Reproduce every line of text in the items below word for word, omitting the pictures from your answer.
Begin DATA FOR THE TASK
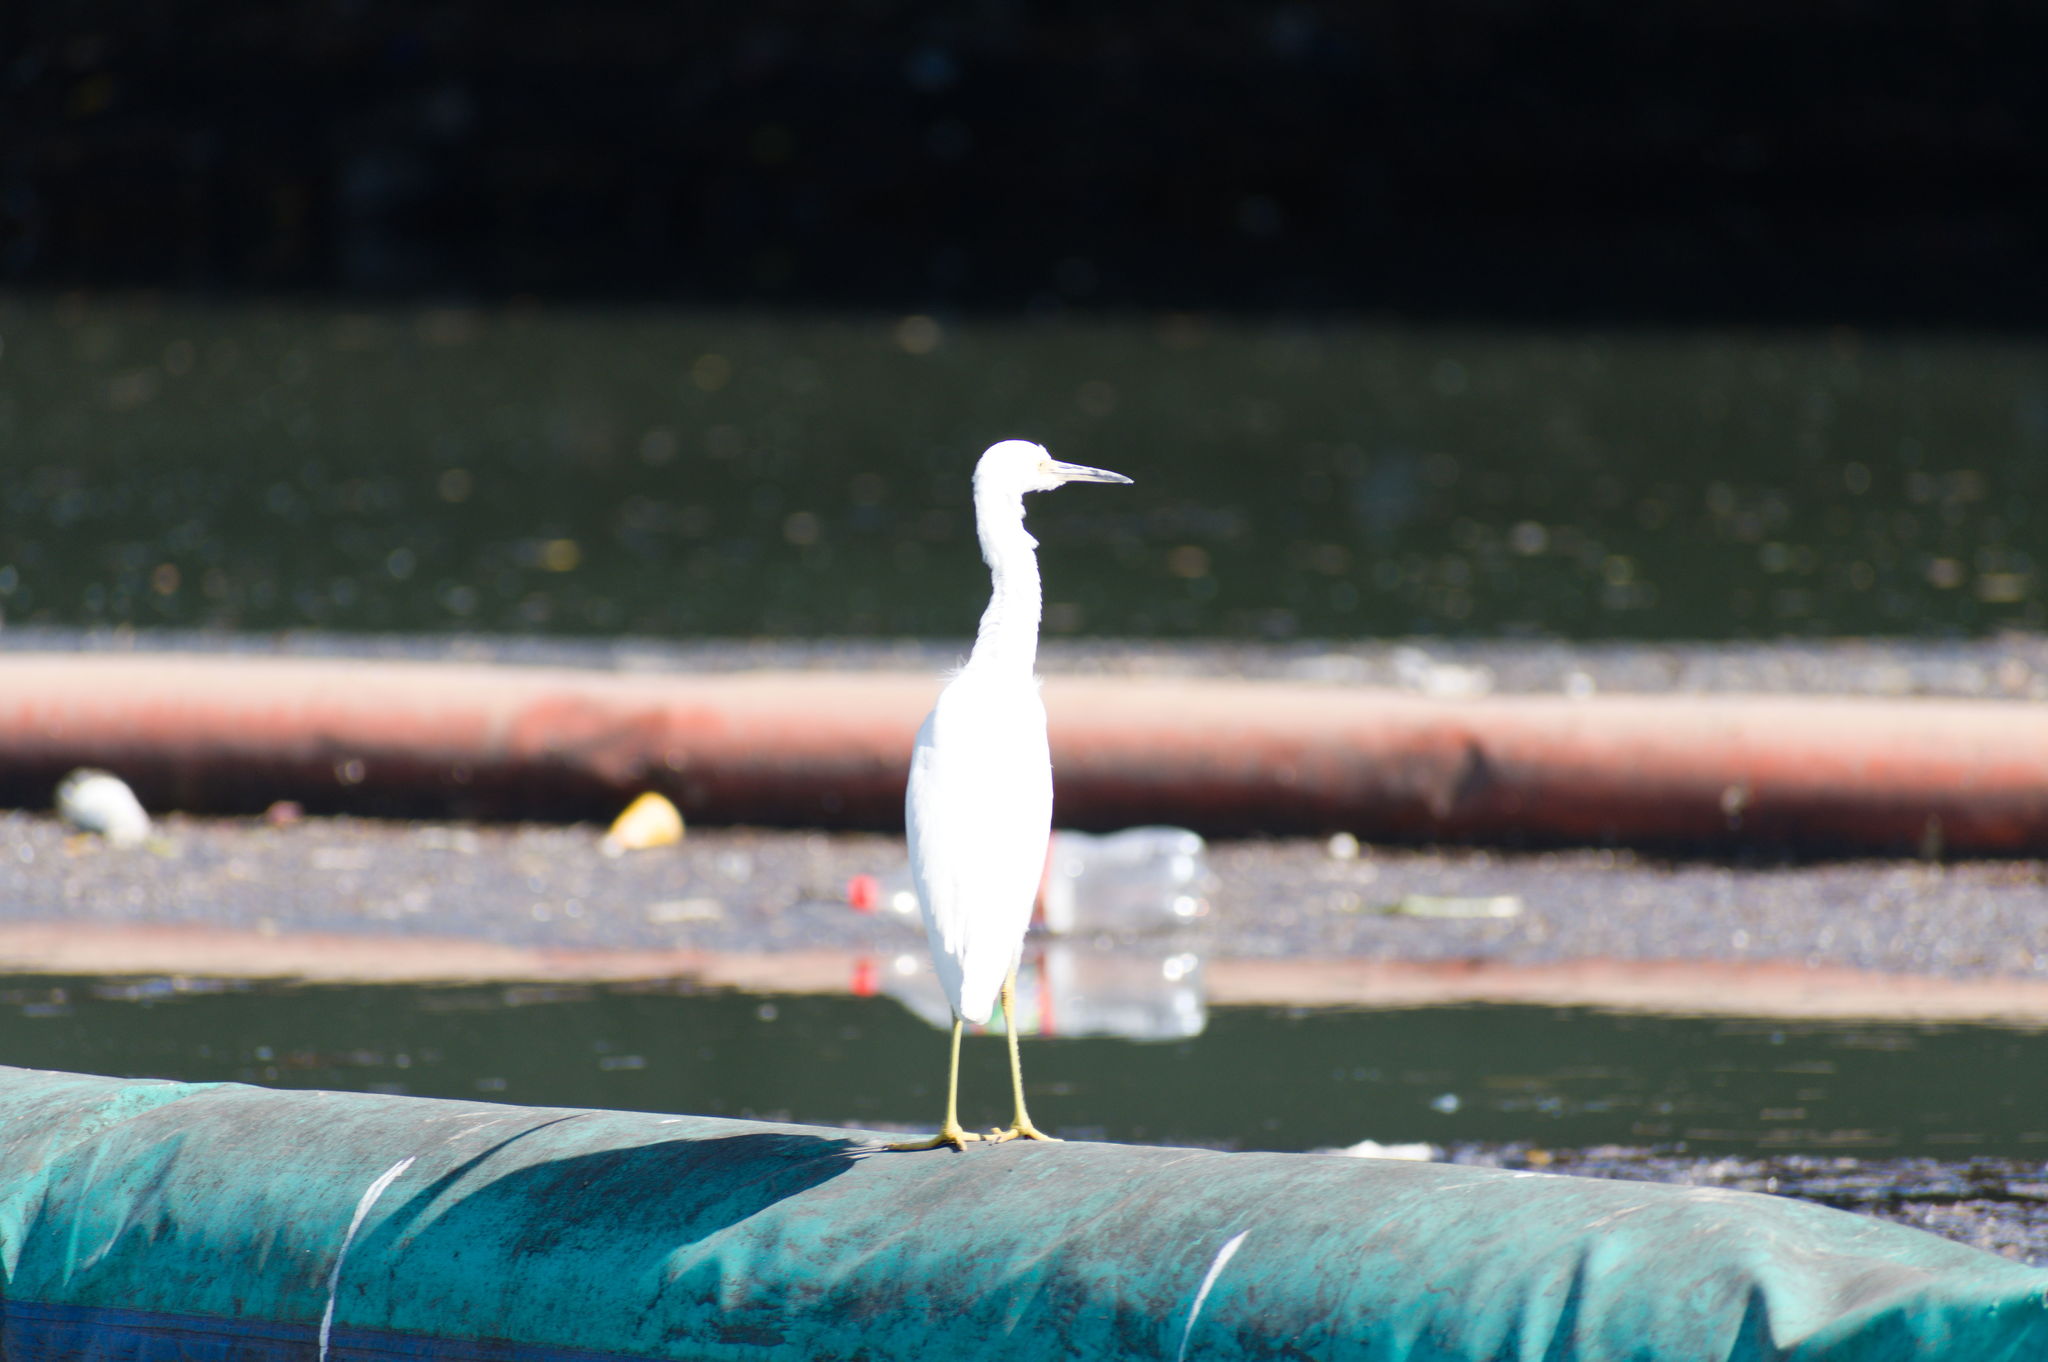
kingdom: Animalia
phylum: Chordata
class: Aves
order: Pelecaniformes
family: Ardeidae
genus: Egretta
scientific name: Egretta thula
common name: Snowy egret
End DATA FOR THE TASK
TASK OUTPUT:
kingdom: Animalia
phylum: Chordata
class: Aves
order: Pelecaniformes
family: Ardeidae
genus: Egretta
scientific name: Egretta thula
common name: Snowy egret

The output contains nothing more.